:: INSTRUCTIONS FOR THE TASK ::
Since only part of the records is wanted, repeat exactly the lines from the one containing "- 협업에서 누가 어떤 브랜치에서 작업했는지 보기 쉬움" through the last line, both included.

:: DATA EXCERPTS ::

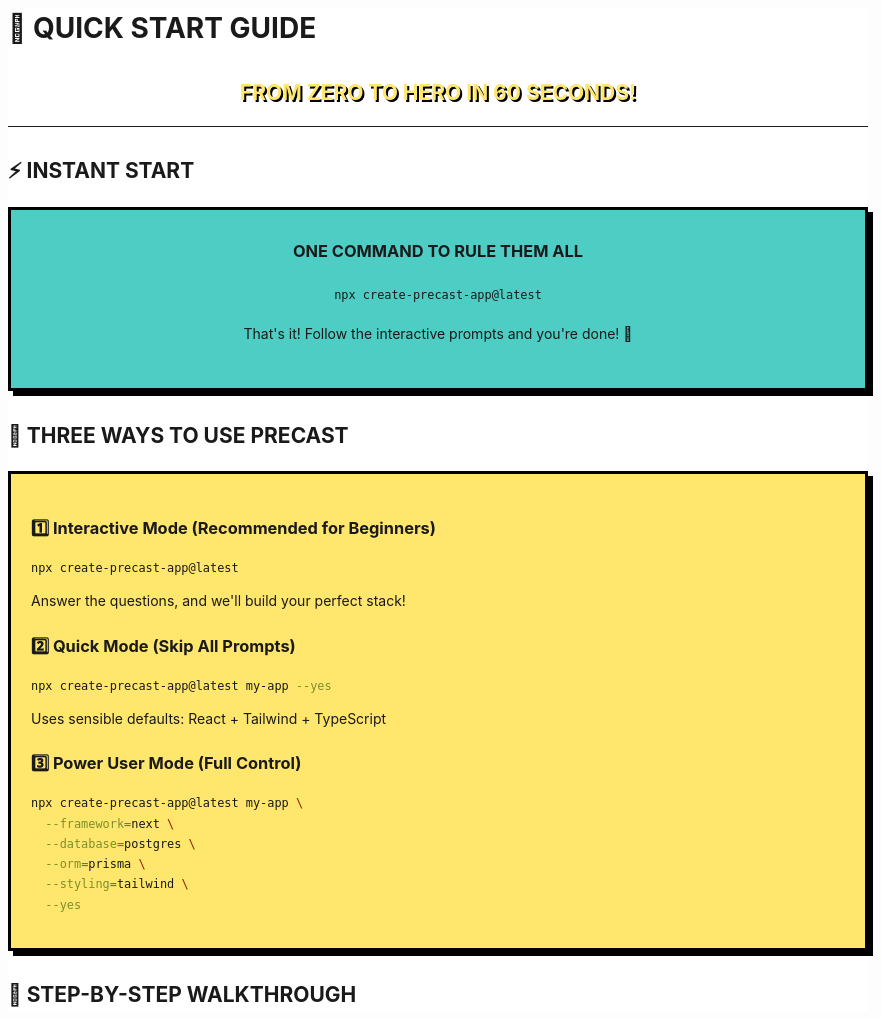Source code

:# 🚀 QUICK START GUIDE

<div align="center">
  <h2 style="color: #FFE66D; text-shadow: 2px 2px 0px #000;">FROM ZERO TO HERO IN 60 SECONDS!</h2>
</div>

---

## ⚡ INSTANT START

<div style="background: #4ECDC4; border: 3px solid #000; padding: 30px; margin: 20px 0; box-shadow: 5px 5px 0px #000; text-align: center;">
  
  <h3 style="margin: 0 0 20px 0;">ONE COMMAND TO RULE THEM ALL</h3>
  
  ```bash
  npx create-precast-app@latest
  ```
  
  <p style="margin-top: 20px;">That's it! Follow the interactive prompts and you're done! 🎉</p>
</div>

## 🎯 THREE WAYS TO USE PRECAST

<div style="background: #FFE66D; border: 3px solid #000; padding: 20px; margin: 20px 0; box-shadow: 5px 5px 0px #000;">

### 1️⃣ Interactive Mode (Recommended for Beginners)
```bash
npx create-precast-app@latest
```
Answer the questions, and we'll build your perfect stack!

### 2️⃣ Quick Mode (Skip All Prompts)
```bash
npx create-precast-app@latest my-app --yes
```
Uses sensible defaults: React + Tailwind + TypeScript

### 3️⃣ Power User Mode (Full Control)
```bash
npx create-precast-app@latest my-app \
  --framework=next \
  --database=postgres \
  --orm=prisma \
  --styling=tailwind \
  --yes
```

</div>

## 🏃 STEP-BY-STEP WALKTHROUGH
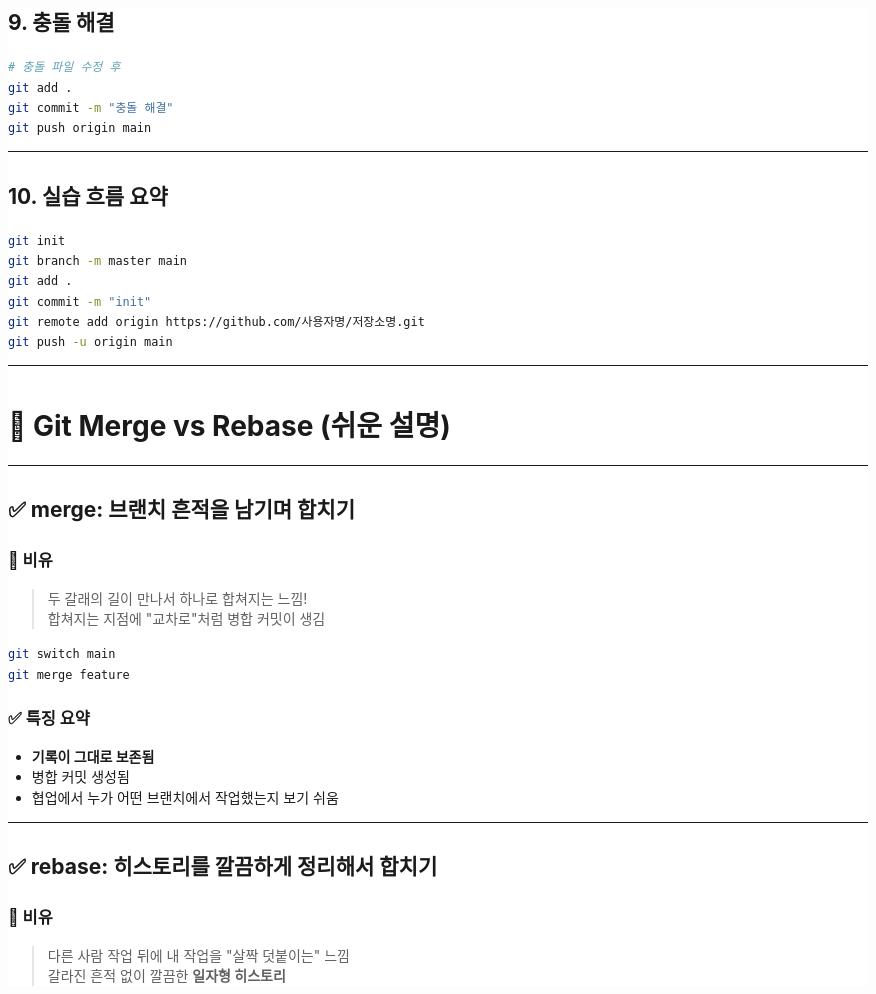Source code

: 
## 9. 충돌 해결

```bash
# 충돌 파일 수정 후
git add .
git commit -m "충돌 해결"
git push origin main
```

---

## 10. 실습 흐름 요약

```bash
git init
git branch -m master main
git add .
git commit -m "init"
git remote add origin https://github.com/사용자명/저장소명.git
git push -u origin main
```

---

# 🔀 Git Merge vs Rebase (쉬운 설명)

---

## ✅ merge: 브랜치 흔적을 남기며 합치기

### 📌 비유
> 두 갈래의 길이 만나서 하나로 합쳐지는 느낌!  
> 합쳐지는 지점에 "교차로"처럼 병합 커밋이 생김

```bash
git switch main
git merge feature
```

### ✅ 특징 요약
- **기록이 그대로 보존됨**
- 병합 커밋 생성됨
- 협업에서 누가 어떤 브랜치에서 작업했는지 보기 쉬움

---

## ✅ rebase: 히스토리를 깔끔하게 정리해서 합치기

### 📌 비유
> 다른 사람 작업 뒤에 내 작업을 "살짝 덧붙이는" 느낌  
> 갈라진 흔적 없이 깔끔한 **일자형 히스토리**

:: WRITTEN ANSWER ::
- 협업에서 누가 어떤 브랜치에서 작업했는지 보기 쉬움

---

## ✅ rebase: 히스토리를 깔끔하게 정리해서 합치기

### 📌 비유
> 다른 사람 작업 뒤에 내 작업을 "살짝 덧붙이는" 느낌  
> 갈라진 흔적 없이 깔끔한 **일자형 히스토리**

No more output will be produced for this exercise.